INSTRUCTIONS TO FOLLOW ▸ Write out the stretch of lines below that begins at the line with "left hip: (227, 168, 6)" and ends at the line with "right hip: (360, 208, 3)", including both, exactly as given and nothing more.

GIVEN ENTRIES ▸
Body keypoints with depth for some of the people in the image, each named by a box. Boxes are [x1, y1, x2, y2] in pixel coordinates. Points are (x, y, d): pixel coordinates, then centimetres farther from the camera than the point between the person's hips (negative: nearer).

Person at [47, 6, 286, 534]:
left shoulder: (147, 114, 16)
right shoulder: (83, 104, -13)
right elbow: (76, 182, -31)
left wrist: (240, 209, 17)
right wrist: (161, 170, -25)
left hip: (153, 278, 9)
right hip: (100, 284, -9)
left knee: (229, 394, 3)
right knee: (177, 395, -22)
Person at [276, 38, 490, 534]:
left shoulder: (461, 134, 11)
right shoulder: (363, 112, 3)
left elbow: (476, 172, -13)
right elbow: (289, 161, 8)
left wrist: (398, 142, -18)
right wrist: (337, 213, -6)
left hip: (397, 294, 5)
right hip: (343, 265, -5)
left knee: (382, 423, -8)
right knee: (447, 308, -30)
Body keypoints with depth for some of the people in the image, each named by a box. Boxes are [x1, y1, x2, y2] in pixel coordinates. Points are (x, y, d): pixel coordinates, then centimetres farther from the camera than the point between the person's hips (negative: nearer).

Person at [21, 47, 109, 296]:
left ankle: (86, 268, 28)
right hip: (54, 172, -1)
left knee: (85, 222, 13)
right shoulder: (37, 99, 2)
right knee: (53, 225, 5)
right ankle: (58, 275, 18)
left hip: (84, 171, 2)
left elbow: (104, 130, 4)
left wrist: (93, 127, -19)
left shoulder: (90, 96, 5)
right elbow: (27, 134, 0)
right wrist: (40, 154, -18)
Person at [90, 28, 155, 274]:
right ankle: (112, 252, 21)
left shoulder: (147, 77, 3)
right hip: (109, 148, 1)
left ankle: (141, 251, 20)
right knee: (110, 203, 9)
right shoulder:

==

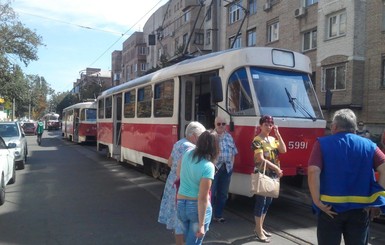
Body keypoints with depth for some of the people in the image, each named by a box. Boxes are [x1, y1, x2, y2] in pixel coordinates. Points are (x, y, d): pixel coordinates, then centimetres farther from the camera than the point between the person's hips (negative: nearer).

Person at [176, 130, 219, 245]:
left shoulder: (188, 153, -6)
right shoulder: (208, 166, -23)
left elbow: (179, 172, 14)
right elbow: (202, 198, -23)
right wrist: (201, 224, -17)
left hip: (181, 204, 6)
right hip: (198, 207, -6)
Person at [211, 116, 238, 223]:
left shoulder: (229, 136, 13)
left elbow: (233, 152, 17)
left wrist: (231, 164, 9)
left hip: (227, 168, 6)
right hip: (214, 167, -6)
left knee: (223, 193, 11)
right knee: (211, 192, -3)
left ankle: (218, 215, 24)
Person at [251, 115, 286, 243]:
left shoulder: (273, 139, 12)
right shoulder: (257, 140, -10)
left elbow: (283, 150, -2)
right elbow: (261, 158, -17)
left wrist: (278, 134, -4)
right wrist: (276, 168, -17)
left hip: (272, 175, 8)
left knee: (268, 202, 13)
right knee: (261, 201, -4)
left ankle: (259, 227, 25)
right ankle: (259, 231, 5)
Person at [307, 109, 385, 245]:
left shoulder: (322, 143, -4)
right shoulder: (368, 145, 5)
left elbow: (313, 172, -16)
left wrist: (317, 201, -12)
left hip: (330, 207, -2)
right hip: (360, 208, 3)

* * *

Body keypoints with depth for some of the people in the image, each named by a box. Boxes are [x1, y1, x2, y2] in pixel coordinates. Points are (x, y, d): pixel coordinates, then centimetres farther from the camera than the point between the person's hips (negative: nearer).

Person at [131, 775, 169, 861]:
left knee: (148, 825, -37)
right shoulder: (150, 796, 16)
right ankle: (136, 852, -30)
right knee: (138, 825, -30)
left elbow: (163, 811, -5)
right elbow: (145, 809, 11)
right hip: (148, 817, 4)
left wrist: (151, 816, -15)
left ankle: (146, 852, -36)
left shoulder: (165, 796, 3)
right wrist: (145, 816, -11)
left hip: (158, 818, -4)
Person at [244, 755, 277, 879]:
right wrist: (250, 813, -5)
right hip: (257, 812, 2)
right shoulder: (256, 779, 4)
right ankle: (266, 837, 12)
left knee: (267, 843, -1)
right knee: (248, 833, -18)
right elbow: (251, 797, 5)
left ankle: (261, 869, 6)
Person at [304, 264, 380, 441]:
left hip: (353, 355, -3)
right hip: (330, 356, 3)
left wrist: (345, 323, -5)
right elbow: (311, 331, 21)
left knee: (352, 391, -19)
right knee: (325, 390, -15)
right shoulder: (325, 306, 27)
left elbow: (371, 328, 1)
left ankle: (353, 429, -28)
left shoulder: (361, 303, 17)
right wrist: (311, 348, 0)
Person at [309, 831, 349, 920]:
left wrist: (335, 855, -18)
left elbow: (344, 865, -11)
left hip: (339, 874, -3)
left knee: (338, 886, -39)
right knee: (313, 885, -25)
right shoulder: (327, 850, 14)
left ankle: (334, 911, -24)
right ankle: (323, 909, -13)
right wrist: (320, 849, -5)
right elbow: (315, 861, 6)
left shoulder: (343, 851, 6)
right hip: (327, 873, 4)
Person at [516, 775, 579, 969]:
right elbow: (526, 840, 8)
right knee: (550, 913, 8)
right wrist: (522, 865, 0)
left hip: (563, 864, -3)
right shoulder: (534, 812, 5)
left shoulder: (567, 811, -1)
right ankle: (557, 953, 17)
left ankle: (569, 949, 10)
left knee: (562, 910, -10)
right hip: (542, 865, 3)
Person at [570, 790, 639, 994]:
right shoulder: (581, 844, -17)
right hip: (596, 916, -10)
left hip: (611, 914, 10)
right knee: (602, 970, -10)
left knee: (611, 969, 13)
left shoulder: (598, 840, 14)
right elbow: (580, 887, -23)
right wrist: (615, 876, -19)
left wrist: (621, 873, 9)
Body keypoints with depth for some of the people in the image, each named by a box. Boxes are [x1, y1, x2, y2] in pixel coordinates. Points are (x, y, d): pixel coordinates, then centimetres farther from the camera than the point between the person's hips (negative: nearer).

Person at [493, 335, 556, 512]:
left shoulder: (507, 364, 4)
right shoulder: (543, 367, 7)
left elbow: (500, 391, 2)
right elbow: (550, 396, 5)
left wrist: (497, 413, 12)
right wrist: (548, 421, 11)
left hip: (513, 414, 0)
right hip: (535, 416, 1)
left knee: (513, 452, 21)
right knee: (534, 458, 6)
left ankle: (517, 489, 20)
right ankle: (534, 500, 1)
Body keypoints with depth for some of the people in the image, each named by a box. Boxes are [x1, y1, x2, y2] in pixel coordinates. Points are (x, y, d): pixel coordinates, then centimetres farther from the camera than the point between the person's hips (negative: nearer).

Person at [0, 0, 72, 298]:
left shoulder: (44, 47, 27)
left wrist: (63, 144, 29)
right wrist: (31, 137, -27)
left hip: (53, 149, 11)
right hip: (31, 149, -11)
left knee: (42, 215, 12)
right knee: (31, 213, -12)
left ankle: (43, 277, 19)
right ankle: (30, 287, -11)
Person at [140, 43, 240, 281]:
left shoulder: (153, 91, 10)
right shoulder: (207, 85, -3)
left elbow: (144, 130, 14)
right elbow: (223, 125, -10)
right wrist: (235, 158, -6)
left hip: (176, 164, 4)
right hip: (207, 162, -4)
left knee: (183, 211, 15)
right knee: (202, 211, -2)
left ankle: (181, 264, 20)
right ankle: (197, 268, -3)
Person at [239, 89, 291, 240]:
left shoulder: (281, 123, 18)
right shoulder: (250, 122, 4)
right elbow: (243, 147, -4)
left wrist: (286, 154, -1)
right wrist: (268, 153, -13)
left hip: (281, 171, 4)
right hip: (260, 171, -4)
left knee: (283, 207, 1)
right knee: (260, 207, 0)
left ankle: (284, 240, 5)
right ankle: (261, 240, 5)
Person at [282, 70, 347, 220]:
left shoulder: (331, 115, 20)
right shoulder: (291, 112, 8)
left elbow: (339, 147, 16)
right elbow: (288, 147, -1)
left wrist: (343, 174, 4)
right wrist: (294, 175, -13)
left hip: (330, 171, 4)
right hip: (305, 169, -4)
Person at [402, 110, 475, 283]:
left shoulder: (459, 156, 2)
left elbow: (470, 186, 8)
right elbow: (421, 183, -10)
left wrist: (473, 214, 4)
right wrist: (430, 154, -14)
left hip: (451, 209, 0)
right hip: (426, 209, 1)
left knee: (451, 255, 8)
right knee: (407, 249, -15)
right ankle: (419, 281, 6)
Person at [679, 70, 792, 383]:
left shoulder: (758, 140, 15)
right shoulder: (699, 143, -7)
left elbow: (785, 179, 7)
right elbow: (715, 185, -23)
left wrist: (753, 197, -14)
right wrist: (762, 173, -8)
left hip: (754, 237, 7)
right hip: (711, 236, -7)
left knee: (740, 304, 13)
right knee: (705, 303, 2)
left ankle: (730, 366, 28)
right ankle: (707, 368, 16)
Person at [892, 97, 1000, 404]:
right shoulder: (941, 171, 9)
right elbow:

FINISHED TASK ▸
left hip: (227, 168, 6)
right hip: (214, 167, -6)
left knee: (223, 193, 11)
right knee: (211, 192, -3)
left ankle: (218, 215, 24)
Person at [251, 115, 286, 243]:
left shoulder: (273, 139, 12)
right shoulder: (257, 140, -10)
left elbow: (283, 150, -2)
right elbow: (261, 158, -17)
left wrist: (278, 134, -4)
right wrist: (276, 168, -17)
left hip: (272, 175, 8)
left knee: (268, 202, 13)
right knee: (261, 201, -4)
left ankle: (259, 227, 25)
right ankle: (259, 231, 5)
Person at [307, 109, 385, 245]:
left shoulder: (322, 143, -4)
right shoulder: (368, 145, 5)
left elbow: (313, 172, -16)
left wrist: (317, 201, -12)
left hip: (330, 207, -2)
right hip: (360, 208, 3)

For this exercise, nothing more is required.